Adapun kampanye berupa rapat umum—yang asumsinya memberi ruang berdebat—hanya bisa diadakan kurang dari sebulan, yaitu pada 21 Januari-10 Februari 2024. Sisanya, kampanye hanya bisa digunakan untuk pertemuan terbatas, tatap muka, penyebaran bahan kampanye pemasangan alat peraga. Komisi Pemilihan Umum biasanya mengadakan debat di pengujung masa kampanye. Akan tetapi, acaranya lebih terlihat sebagai seremoni kampanye dengan sorak-sorai pendukung ketimbang dialektika gagasan.
Sementara itu, partai-partai pemilik tiket pencalonan, yaitu partai politik atau gabungan partai politik yang meraih suara 20 persen dari jumlah kursi DPR atau 25 persen dari suara sah nasional pada pemilu lima tahun yang lalu, mendasarkan pencalonannya pada tawar-menawar politik di antara mereka sendiri. Sering dikatakan basisnya adalah elektabilitas. Akan tetapi, apa itu elektabilitas jika popularitas didasarkan hanya pada pengetahuan artifisial tentang calon tersebut?
Sering kali pemilih mengetahui calon karena calon itu sering tampak di baliho, media massa, atau media sosial. Padahal, kerap terjadi bahwa tampil di media sosial dilakukan tidak dalam rangka membicarakan isu penting, tetapi sekadar menghadiri hajatan besar atau membagikan hadiah. Popularitas semu semacam ini bisa digarap oleh lembaga konsultan komunikasi politik. Kita mafhum, survei juga dapat digunakan untuk tujuan menaikkan elektabilitas.

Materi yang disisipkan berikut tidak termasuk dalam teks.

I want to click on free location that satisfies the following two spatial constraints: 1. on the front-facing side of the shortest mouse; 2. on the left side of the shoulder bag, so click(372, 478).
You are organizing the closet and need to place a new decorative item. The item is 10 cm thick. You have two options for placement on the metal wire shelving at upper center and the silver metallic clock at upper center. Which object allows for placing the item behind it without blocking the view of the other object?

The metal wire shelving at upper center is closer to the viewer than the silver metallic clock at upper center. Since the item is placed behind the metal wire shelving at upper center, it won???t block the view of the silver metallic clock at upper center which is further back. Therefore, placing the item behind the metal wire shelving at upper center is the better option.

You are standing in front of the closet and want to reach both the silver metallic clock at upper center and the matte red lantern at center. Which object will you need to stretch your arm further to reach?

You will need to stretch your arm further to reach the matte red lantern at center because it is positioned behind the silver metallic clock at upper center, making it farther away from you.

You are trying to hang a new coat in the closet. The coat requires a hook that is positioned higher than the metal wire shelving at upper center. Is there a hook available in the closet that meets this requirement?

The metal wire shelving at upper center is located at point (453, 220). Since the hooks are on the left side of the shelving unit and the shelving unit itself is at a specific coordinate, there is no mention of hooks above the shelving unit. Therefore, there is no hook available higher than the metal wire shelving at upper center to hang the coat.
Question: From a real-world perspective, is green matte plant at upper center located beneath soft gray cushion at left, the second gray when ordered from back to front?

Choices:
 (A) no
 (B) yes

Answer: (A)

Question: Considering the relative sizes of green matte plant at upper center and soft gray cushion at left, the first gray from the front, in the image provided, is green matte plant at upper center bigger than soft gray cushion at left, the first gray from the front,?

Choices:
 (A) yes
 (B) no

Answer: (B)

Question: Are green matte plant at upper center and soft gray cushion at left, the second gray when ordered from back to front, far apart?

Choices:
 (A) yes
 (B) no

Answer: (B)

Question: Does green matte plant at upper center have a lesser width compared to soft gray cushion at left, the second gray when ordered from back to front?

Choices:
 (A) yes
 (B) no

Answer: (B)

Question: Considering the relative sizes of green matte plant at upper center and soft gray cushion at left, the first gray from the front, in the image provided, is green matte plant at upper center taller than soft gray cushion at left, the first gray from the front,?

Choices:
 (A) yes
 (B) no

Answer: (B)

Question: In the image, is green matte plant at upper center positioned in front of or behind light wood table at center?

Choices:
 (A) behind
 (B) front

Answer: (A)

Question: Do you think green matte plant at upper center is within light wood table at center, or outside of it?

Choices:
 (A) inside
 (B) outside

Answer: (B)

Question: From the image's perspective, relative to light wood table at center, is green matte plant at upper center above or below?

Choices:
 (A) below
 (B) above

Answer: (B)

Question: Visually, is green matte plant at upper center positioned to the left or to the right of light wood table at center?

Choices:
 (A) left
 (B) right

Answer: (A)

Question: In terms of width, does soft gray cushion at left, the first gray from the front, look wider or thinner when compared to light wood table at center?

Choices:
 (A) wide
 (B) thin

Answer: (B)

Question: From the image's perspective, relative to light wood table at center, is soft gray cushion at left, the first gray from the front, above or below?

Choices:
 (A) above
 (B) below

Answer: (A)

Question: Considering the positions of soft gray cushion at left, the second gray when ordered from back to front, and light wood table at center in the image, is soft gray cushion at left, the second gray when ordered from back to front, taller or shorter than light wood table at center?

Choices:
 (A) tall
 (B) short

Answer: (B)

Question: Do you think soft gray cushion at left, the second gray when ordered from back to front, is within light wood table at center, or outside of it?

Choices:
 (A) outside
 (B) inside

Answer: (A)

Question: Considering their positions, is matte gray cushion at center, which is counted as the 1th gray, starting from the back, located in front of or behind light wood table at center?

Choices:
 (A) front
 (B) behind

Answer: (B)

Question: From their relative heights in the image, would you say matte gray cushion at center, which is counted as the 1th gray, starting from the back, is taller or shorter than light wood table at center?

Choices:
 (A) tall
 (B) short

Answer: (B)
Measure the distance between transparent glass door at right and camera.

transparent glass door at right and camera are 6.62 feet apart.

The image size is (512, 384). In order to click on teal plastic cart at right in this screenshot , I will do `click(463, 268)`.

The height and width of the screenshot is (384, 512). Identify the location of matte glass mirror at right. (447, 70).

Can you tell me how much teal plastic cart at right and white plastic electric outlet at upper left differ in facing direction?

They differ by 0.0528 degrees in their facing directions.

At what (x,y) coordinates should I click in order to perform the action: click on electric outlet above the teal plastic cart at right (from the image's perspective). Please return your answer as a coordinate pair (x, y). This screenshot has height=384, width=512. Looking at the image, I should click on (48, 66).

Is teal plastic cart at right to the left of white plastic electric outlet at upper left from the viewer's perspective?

Kalau elektabilitas hanya popularitas dan popularitas bisa dibangun, bisa jadi yang dibicarakan pada pertemuan tertutup bukanlah elektabilitas, tetapi soal-soal lain terkait logistik alias persiapan dana kampanye serta isu politik lainnya, seperti kenyamanan dan keamanan politik.
Jadi, bagaimana seharusnya kita mengukur calon presiden? Daniel Dhakidae (2000) pernah menuliskan tiga alat ukur pokok yang berguna untuk menilai kualitas kinerja politisi dalam rangka mengolah dan mengeksekusi the power of speech yang dimiliki anggota DPR, tetapi poin-poin pentingnya relevan bagi politisi secara umum.
Hal pertama yang perlu dilihat adalah political sensibility (kepekaan politik). Kedua, agar kualitas ini dapat berfungsi optimal, ia harus didukung oleh sebuah kemampuan dasar yang khas, yakni technical ability (kemampuan teknis) yang dimaknai sebagai ”… pengetahuan tentang dan kesadaran akan tanggung jawab seorang anggota Dewan tentang hak dan kewajibannya.”
Ada tiga unsur penting dalam kualitas kemampuan teknis ini, yaitu pengetahuan tentang hak dan kewajiban serta kesadaran akan etos, etika, dan etiket sebagai wakil rakyat. Ketiga, kemampuan metode, yaitu kemampuan wakil rakyat menjaring informasi, menggodoknya dan kemudian memprosesnya dalam pembuatan kebijakan.
Ketiga poin di atas hanya dimungkinkan untuk dilihat dengan melihat rekam jejak calon, selain pandangannya dalam isu terkini. Rekam jejak calon tidak hanya perilaku, tetapi juga konsistensi pandangannya, berguna bagi kita untuk mengukur apakah program yang diajukannya hanya akan menjadi janji kosong atau tidak.
Sementara mendorong perubahan sistem pemilu dan reformasi partai politik untuk pemilu tahun depan, kita mesti bersiap untuk membongkar anggapan umum tentang bangsa Indonesia sebagai bangsa pelupa dan mudah terlena penampilan.
Sebelum memilih, rekam jejak dan pandangan calon tentang isu penting harus kita jadikan panduan.